### Your goal
Report how many lines below contain the word "Solar", giving the number and no other words.

Stored data entries:
= = = = = = =
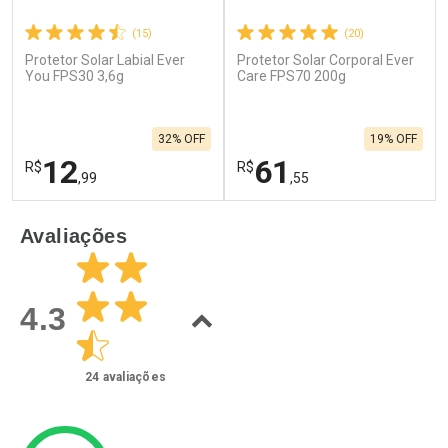
(15)
(20)
Protetor Solar Labial Ever
Protetor Solar Corporal Ever
You FPS30 3,6g
Care FPS70 200g
32% OFF
19% OFF
12
61
R$
R$
,99
,55
FECHAR
F
FECHAR
F
Avaliações
Laboratório
Laboratório
Por Menos
Por Menos
4.3
24
avaliações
= = = = = = =
### Answer for the task
2